= Task requirements =
Which lines of the records contain the word "CELV"? Show each of them.

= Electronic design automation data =
____
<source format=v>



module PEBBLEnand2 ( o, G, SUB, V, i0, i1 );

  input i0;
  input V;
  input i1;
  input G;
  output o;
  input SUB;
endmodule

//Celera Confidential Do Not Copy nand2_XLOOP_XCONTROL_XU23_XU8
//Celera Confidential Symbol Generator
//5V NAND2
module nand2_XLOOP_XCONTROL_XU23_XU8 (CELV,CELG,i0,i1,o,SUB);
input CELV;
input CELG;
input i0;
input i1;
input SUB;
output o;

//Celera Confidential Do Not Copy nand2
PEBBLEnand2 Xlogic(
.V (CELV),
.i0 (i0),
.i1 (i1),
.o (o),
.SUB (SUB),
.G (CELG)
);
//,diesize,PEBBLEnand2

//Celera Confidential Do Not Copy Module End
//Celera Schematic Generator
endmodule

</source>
____
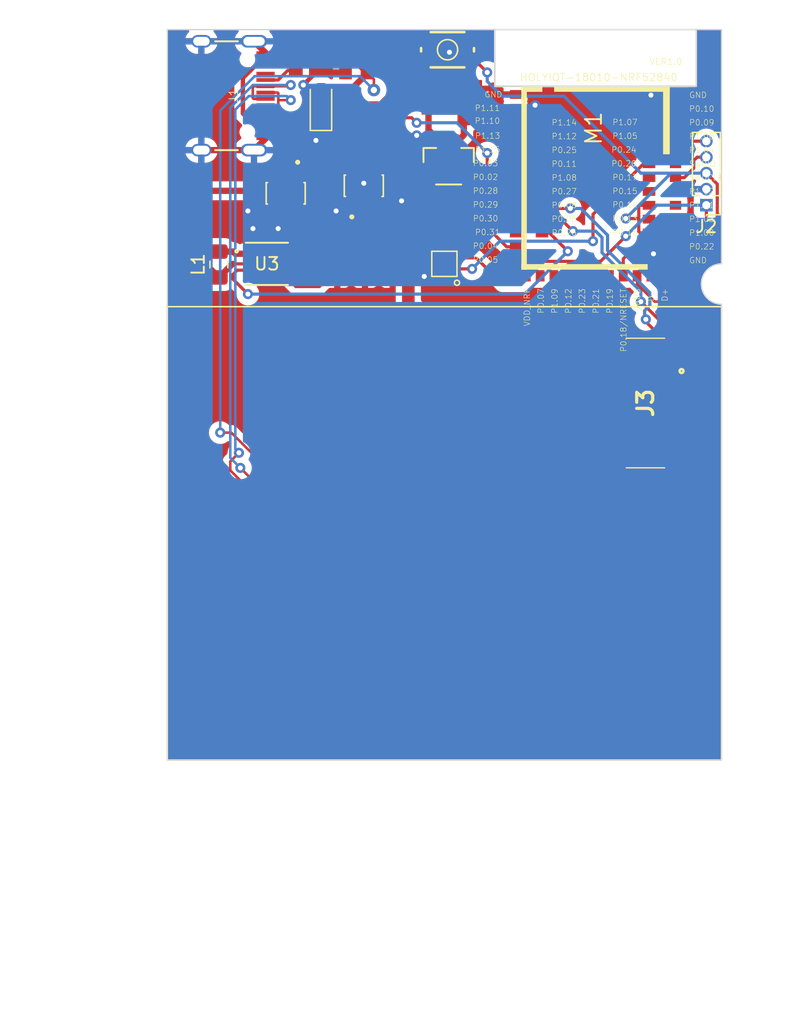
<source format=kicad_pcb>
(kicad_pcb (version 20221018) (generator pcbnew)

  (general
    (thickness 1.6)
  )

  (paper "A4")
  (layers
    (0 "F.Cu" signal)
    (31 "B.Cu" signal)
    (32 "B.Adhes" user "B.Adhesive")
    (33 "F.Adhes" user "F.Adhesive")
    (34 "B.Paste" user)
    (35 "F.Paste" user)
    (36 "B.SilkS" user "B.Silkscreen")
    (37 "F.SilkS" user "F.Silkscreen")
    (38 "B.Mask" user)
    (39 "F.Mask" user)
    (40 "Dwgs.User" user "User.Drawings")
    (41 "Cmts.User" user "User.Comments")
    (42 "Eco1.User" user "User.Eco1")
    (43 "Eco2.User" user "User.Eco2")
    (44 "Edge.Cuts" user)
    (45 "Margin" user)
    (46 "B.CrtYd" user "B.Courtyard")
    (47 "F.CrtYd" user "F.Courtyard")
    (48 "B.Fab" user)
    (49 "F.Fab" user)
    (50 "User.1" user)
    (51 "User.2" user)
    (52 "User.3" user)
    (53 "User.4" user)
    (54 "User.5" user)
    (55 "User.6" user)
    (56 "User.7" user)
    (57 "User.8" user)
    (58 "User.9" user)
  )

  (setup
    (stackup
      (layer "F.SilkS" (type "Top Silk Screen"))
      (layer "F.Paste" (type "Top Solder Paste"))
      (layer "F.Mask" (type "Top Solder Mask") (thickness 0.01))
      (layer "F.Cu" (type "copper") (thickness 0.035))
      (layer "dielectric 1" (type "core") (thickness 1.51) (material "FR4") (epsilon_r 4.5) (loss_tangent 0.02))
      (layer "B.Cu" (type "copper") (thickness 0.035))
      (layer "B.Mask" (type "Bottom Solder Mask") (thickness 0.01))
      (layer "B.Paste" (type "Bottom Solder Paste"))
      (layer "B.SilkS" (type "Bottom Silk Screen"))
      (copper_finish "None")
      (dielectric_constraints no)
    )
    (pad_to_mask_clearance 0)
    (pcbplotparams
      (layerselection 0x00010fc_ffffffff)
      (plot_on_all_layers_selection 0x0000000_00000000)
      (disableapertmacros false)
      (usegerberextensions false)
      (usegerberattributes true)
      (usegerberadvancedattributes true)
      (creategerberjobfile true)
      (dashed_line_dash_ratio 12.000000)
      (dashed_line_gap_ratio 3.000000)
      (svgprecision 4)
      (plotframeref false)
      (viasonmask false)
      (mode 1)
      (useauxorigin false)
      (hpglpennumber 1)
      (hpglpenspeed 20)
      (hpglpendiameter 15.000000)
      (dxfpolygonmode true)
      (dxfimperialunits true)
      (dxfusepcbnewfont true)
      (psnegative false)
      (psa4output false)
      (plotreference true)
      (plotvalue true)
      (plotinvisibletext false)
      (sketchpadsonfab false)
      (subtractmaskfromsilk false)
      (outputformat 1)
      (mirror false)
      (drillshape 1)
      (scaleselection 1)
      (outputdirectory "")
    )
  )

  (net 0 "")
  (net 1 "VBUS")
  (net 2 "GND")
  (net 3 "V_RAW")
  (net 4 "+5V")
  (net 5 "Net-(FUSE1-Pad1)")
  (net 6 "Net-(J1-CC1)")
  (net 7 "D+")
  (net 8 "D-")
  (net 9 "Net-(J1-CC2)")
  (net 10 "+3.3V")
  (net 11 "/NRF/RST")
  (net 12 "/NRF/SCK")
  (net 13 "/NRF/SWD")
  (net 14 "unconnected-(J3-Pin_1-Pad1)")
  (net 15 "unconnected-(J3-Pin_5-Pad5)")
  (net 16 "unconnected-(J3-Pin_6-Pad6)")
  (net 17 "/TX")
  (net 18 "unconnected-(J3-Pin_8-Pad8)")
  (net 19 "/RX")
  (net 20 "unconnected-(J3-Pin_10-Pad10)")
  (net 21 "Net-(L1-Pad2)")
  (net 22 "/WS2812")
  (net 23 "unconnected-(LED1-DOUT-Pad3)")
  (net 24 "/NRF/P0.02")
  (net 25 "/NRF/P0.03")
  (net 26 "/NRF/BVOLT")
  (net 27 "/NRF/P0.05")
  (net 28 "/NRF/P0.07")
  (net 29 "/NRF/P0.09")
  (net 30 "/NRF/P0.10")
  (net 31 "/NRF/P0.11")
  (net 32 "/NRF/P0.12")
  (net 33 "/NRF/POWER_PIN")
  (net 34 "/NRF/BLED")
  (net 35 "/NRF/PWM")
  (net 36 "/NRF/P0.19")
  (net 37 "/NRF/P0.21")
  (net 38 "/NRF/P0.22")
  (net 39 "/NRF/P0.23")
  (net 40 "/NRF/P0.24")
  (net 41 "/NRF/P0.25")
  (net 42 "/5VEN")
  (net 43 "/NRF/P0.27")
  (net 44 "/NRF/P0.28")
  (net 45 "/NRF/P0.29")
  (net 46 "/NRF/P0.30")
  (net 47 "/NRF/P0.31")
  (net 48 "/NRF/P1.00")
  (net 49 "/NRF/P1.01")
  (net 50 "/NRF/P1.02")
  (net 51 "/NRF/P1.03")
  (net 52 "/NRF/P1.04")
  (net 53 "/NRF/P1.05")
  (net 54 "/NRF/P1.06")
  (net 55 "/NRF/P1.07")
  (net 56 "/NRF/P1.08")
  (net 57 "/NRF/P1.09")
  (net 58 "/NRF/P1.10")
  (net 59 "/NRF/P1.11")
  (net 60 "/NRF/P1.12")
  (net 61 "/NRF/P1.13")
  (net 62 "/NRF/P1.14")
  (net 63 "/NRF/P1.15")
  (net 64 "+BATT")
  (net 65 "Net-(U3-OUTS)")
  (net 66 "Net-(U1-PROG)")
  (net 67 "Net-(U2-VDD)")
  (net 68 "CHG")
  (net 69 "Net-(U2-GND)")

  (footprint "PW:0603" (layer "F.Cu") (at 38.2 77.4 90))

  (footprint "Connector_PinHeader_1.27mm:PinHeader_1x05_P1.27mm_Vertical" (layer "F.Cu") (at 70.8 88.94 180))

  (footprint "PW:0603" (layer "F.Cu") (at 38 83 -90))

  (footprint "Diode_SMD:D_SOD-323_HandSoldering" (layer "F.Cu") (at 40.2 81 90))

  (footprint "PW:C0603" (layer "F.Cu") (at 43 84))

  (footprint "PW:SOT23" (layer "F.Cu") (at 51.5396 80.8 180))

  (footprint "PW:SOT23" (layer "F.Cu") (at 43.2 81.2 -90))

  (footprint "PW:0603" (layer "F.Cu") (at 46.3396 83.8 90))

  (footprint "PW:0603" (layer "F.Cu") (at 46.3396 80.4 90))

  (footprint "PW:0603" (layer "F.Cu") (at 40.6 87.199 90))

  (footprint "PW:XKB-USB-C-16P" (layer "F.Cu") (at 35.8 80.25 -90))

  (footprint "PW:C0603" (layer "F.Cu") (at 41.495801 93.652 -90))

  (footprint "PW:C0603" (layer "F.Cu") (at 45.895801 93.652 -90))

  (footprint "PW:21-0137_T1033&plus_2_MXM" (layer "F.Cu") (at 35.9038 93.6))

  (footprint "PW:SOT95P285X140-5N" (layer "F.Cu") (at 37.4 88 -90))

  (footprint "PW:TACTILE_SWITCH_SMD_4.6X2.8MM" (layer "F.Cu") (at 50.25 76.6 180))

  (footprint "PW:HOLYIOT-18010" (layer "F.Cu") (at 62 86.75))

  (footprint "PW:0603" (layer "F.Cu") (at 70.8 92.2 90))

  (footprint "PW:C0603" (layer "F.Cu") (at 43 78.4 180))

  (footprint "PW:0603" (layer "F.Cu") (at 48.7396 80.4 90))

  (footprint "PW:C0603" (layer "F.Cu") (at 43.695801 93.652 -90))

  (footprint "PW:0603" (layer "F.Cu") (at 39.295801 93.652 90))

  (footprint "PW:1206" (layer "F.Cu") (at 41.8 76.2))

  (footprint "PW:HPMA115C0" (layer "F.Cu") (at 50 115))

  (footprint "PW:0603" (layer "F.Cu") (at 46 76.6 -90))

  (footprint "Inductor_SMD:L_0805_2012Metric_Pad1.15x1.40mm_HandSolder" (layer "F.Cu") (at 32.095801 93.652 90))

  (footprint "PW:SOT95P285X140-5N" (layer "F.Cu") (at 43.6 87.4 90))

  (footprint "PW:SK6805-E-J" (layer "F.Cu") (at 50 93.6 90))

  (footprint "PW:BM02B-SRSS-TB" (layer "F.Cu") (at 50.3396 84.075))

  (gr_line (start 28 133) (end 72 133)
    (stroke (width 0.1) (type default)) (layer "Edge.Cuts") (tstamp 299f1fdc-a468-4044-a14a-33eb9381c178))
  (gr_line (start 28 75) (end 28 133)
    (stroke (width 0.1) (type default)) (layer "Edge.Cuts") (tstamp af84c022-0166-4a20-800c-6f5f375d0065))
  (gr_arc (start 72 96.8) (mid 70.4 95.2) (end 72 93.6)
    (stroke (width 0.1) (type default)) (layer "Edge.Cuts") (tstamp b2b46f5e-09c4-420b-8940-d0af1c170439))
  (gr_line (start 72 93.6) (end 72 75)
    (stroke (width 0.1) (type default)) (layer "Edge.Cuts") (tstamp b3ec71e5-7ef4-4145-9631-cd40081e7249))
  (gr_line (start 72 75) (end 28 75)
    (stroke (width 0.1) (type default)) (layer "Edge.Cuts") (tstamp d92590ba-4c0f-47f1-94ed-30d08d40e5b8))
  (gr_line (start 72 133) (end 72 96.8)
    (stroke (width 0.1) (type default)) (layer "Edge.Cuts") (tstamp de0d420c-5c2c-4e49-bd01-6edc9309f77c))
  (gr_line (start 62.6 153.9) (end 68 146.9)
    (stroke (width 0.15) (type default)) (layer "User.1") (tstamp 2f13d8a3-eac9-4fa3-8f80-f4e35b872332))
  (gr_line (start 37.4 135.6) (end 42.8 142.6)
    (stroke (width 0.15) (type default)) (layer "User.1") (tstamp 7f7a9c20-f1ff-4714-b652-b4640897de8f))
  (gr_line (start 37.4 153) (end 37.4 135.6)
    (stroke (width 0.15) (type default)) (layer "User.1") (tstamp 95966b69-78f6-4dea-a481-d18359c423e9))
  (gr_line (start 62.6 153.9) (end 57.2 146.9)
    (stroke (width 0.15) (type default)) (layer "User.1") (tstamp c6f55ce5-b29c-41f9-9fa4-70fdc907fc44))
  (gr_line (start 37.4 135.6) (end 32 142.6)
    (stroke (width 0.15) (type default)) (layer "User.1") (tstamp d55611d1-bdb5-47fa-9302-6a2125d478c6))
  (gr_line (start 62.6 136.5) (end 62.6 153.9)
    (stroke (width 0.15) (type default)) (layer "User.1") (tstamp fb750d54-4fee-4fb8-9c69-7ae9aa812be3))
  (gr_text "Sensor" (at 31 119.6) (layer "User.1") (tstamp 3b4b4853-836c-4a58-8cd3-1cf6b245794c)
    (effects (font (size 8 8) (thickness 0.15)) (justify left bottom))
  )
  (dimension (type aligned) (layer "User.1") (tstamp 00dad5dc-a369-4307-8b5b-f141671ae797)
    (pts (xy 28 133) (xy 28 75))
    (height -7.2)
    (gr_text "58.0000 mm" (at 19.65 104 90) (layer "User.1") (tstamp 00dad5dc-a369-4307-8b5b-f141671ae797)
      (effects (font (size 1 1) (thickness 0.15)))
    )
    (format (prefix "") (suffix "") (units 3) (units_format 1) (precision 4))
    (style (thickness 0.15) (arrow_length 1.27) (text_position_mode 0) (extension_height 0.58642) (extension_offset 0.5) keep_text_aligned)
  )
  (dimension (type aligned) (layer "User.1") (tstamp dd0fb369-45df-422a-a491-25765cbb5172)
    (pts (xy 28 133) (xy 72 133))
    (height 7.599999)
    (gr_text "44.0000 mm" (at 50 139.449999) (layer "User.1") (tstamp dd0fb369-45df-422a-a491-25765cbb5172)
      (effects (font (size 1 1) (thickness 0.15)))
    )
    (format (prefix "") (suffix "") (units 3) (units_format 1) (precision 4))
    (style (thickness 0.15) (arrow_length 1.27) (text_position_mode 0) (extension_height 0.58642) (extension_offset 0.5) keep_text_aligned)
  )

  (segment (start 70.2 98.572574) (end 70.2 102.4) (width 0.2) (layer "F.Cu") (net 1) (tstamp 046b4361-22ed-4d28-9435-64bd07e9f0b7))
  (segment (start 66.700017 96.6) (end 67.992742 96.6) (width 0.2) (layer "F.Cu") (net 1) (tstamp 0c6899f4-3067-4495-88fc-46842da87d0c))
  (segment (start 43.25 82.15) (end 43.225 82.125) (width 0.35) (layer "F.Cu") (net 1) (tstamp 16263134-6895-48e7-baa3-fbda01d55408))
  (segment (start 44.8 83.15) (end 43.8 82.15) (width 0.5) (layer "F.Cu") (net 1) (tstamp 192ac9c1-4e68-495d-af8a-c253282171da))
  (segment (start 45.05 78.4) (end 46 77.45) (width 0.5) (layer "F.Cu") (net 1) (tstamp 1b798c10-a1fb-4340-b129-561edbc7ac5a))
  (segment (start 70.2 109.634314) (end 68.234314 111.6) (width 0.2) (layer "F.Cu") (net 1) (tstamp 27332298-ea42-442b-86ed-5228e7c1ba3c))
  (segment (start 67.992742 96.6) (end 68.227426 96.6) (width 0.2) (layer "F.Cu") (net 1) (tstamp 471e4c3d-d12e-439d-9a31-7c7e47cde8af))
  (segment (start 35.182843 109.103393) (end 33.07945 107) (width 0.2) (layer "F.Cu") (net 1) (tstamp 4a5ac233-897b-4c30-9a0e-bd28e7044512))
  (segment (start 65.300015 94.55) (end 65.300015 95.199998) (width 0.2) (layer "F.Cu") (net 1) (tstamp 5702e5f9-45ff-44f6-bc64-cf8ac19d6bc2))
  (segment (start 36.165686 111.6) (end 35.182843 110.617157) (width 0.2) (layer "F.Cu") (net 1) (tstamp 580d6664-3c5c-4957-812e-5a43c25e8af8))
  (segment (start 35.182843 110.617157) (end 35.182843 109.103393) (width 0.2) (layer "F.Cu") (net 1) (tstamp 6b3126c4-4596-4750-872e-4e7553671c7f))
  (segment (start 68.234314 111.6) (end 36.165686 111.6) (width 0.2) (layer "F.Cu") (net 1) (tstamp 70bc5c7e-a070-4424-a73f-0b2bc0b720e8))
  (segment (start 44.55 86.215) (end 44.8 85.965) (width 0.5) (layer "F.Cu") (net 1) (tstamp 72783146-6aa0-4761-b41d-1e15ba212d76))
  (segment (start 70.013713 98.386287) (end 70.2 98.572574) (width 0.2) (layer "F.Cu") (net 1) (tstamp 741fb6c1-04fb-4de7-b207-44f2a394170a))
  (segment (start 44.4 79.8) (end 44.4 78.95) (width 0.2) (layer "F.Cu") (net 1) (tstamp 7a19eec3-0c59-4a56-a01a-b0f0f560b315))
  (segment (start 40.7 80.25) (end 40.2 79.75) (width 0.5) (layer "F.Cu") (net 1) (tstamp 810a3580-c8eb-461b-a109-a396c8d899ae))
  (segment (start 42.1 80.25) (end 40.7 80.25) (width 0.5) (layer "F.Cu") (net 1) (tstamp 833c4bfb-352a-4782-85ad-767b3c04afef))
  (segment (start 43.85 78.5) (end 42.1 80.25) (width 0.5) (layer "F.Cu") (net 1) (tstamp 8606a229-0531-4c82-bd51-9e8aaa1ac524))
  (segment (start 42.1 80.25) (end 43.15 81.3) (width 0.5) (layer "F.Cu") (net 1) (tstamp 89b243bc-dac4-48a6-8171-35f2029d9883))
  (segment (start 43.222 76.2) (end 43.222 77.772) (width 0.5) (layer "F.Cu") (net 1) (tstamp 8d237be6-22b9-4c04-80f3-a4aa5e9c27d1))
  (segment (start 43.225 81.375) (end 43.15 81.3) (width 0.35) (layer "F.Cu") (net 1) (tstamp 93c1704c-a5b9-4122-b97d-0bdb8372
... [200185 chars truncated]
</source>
____
= Expected answer =
module nand2_XLOOP_XCONTROL_XU23_XU8 (CELV,CELG,i0,i1,o,SUB);
input CELV;
.V (CELV),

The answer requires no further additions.